◆ To do ◆
Give the rows again from the start through the line containing "Ma langue n’est pas dans la liste !", renaming "Kommentar" to "Anmerkung" and changing nothing else.

◆ Provided entries ◆
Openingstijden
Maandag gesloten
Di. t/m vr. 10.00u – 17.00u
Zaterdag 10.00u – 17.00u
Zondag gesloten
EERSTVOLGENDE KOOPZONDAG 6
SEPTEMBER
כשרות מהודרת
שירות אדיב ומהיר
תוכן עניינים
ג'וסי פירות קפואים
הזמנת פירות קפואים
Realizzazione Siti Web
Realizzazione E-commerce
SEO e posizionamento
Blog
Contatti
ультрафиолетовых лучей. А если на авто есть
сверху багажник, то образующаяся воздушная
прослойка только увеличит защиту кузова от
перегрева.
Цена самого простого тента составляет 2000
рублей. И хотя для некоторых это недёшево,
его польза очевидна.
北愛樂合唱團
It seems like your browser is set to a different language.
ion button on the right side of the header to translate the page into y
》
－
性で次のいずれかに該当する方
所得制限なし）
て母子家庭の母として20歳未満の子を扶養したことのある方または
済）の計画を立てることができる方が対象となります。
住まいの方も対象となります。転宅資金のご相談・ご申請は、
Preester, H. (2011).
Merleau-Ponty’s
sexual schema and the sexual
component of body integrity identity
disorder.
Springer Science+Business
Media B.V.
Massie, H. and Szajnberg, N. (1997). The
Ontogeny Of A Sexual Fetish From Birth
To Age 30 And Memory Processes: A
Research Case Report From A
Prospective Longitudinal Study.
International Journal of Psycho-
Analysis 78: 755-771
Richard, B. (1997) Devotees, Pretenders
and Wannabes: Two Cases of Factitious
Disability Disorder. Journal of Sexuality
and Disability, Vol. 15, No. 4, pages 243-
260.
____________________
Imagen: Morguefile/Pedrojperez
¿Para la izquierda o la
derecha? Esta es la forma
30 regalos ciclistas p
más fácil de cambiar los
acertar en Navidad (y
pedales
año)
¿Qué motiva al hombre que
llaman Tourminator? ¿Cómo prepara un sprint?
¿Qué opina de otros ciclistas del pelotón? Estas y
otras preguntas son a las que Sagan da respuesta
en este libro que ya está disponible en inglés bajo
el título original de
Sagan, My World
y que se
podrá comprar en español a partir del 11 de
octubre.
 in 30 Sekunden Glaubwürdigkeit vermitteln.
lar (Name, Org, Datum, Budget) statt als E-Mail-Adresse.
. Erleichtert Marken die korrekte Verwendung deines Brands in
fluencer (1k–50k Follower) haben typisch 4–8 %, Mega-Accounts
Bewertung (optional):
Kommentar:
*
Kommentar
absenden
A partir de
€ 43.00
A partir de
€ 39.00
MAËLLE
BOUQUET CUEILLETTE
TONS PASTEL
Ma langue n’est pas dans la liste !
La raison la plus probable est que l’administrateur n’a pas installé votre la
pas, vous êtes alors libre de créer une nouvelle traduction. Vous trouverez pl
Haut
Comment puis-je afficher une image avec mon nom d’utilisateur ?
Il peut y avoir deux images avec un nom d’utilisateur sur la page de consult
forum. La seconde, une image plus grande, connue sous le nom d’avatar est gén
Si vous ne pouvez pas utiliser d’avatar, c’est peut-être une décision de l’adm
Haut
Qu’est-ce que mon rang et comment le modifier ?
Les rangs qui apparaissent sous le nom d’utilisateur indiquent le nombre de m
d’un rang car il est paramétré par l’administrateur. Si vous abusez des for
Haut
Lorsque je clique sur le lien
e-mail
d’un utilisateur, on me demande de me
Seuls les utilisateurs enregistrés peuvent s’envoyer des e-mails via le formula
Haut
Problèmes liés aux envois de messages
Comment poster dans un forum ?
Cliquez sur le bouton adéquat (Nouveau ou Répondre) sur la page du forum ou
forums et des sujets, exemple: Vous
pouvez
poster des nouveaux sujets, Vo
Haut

◆ Exercise response ◆
Openingstijden
Maandag gesloten
Di. t/m vr. 10.00u – 17.00u
Zaterdag 10.00u – 17.00u
Zondag gesloten
EERSTVOLGENDE KOOPZONDAG 6
SEPTEMBER
כשרות מהודרת
שירות אדיב ומהיר
תוכן עניינים
ג'וסי פירות קפואים
הזמנת פירות קפואים
Realizzazione Siti Web
Realizzazione E-commerce
SEO e posizionamento
Blog
Contatti
ультрафиолетовых лучей. А если на авто есть
сверху багажник, то образующаяся воздушная
прослойка только увеличит защиту кузова от
перегрева.
Цена самого простого тента составляет 2000
рублей. И хотя для некоторых это недёшево,
его польза очевидна.
北愛樂合唱團
It seems like your browser is set to a different language.
ion button on the right side of the header to translate the page into y
》
－
性で次のいずれかに該当する方
所得制限なし）
て母子家庭の母として20歳未満の子を扶養したことのある方または
済）の計画を立てることができる方が対象となります。
住まいの方も対象となります。転宅資金のご相談・ご申請は、
Preester, H. (2011).
Merleau-Ponty’s
sexual schema and the sexual
component of body integrity identity
disorder.
Springer Science+Business
Media B.V.
Massie, H. and Szajnberg, N. (1997). The
Ontogeny Of A Sexual Fetish From Birth
To Age 30 And Memory Processes: A
Research Case Report From A
Prospective Longitudinal Study.
International Journal of Psycho-
Analysis 78: 755-771
Richard, B. (1997) Devotees, Pretenders
and Wannabes: Two Cases of Factitious
Disability Disorder. Journal of Sexuality
and Disability, Vol. 15, No. 4, pages 243-
260.
____________________
Imagen: Morguefile/Pedrojperez
¿Para la izquierda o la
derecha? Esta es la forma
30 regalos ciclistas p
más fácil de cambiar los
acertar en Navidad (y
pedales
año)
¿Qué motiva al hombre que
llaman Tourminator? ¿Cómo prepara un sprint?
¿Qué opina de otros ciclistas del pelotón? Estas y
otras preguntas son a las que Sagan da respuesta
en este libro que ya está disponible en inglés bajo
el título original de
Sagan, My World
y que se
podrá comprar en español a partir del 11 de
octubre.
 in 30 Sekunden Glaubwürdigkeit vermitteln.
lar (Name, Org, Datum, Budget) statt als E-Mail-Adresse.
. Erleichtert Marken die korrekte Verwendung deines Brands in
fluencer (1k–50k Follower) haben typisch 4–8 %, Mega-Accounts
Bewertung (optional):
Anmerkung:
*
Anmerkung
absenden
A partir de
€ 43.00
A partir de
€ 39.00
MAËLLE
BOUQUET CUEILLETTE
TONS PASTEL
Ma langue n’est pas dans la liste !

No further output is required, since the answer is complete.